In the New York Review of Books, Kenneth Roth assesses the ICC’s focus on Africa. Roth questions whether the court’s focus on Africa was taking advantage of its “weak global position” or alternatively, “as a sign that finally someone is concerned about the countless ignored African victims”.

The ICC was established in 1998 as an international tribunal to prosecute crimes of genocide, crimes of aggression, crimes against humanity, and war crimes. Only states that have signed the agreement are bound to it.

According to the ICC website, there are currently 10 situations under investigation by the ICC. Nine of these situations are found in Africa with the tenth being in Georgia. However, there are 10 further preliminary investigations, only four of which are based in Africa. These are Burundi, Gabon, Guinea, and Nigeria. Furthermore, there have been 39 indictees to date, all of whom are from African countries. Due to this, the ICC has faced harsh criticism, especially from African heads of state. Former Gambian President, Yahya Jammeh, was quoted on Gambian state television saying that the ICC was “an International Caucasian Court for the persecution and humiliation of people of colour, especially Africans.”

Furthermore, the ICC is currently prosecuting cases in eight African countries. However, out of the eight cases, five were referred to the ICC by the states concerned with the matter. These states are the Central African Republic, the Democratic Republic of Congo, the Ivory Coast, Mali, and Uganda. The situations being prosecuted by the ICC in Libya and Sudan were referred to the ICC through the United Nations Security Council (UNSC). In the case of Sudan, 11 votes favoured referring the case to the ICC, with no votes against the decision. The situation in Libya, which arose from the Libyan crisis in 2011, saw the UNSC also refer the matter to the ICC through a UNSC resolution.

According to an article on the Human Rights Watch website, titled “Burundi: ICC withdrawal major loss to victims”, Africa Director for Human Rights Watch, Daniel Bekele, criticised the move by African countries to withdraw, pointing out in the case of Burundi that “[it] had failed to hold people responsible for brutal crimes to account and [had] sunk to a new low by attempting to deny victims justice before the ICC.” Bekele added that African countries should distance themselves from ICC withdrawal, reiterating that the ICC “remains the only path to justice for many victims of the gravest crimes when national courts are unable or unwilling to try these cases.”

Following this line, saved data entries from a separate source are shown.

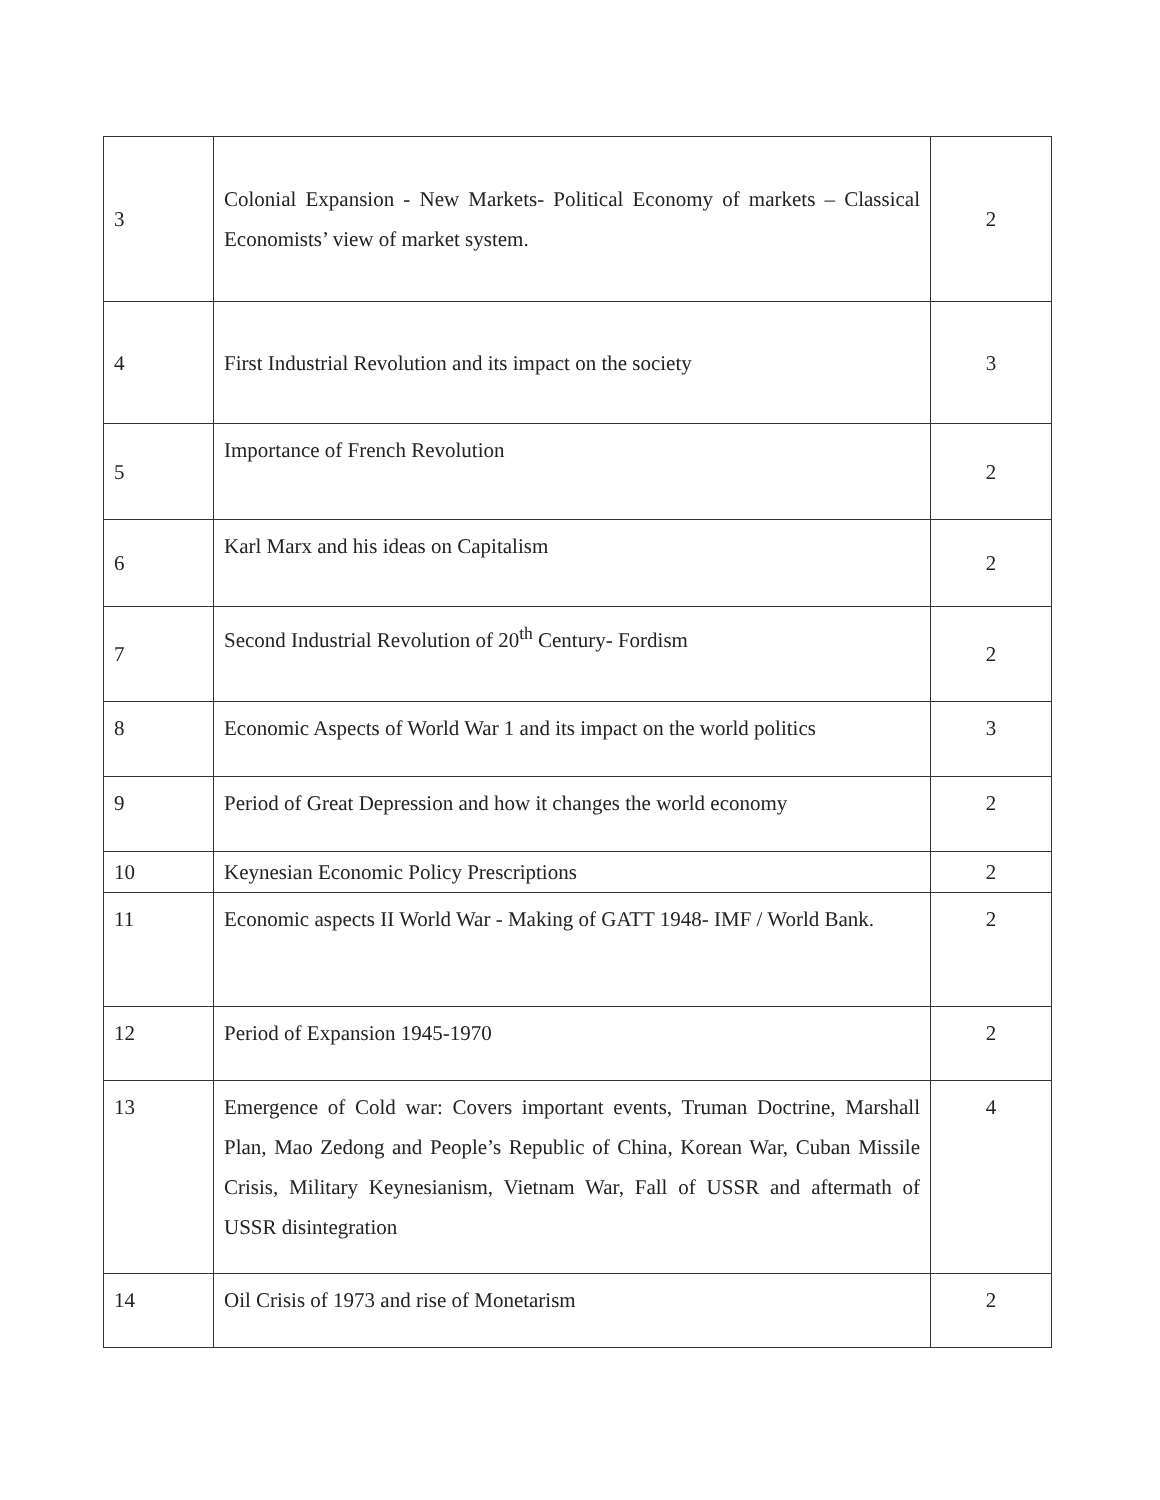| 3 | Colonial Expansion - New Markets- Political Economy of markets – Classical Economists’ view of market system. | 2 |
| 4 | First Industrial Revolution and its impact on the society | 3 |
| 5 | Importance of French Revolution | 2 |
| 6 | Karl Marx and his ideas on Capitalism | 2 |
| 7 | Second Industrial Revolution of 20<sup>th</sup> Century- Fordism | 2 |
| 8 | Economic Aspects of World War 1 and its impact on the world politics | 3 |
| 9 | Period of Great Depression and how it changes the world economy | 2 |
| 10 | Keynesian Economic Policy Prescriptions | 2 |
| 11 | Economic aspects II World War - Making of GATT 1948- IMF / World Bank. | 2 |
| 12 | Period of Expansion 1945-1970 | 2 |
| 13 | Emergence of Cold war: Covers important events, Truman Doctrine, Marshall Plan, Mao Zedong and People’s Republic of China, Korean War, Cuban Missile Crisis, Military Keynesianism, Vietnam War, Fall of USSR and aftermath of USSR disintegration | 4 |
| 14 | Oil Crisis of 1973 and rise of Monetarism | 2 |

On 7 March, South Africa issued a notice formally revoking its withdrawal from the ICC, following the Gauteng High Court’s February judgement. This was confirmed by UN Secretary-General Antonio Guterres in a statement titled “South Africa: withdrawal of notification of withdrawal” published on the UN treaties website on the same day: “I wish to inform you that the Gauteng High Court of the Republic of South Africa has on 22 February 2017 issued a judgement [...] and found that the approval of the Parliament of South Africa had to be obtained,” adding that “the abovementioned depositing of the Instrument of Withdrawal was found to be unconstitutional and invalid.” He continued, “In order to adhere to the said judgement, I hearby revoke the Instrument of Withdrawal from the Rome Statute of the International Criminal Court with immediate effect.” According to an article on TimesLive dated 8 March citing Reuters news agency, it said that the South African government had been requested to appear before the ICC at The Hague on 7 April, following its failure to detain Sudanese President Omar Al-Bashir.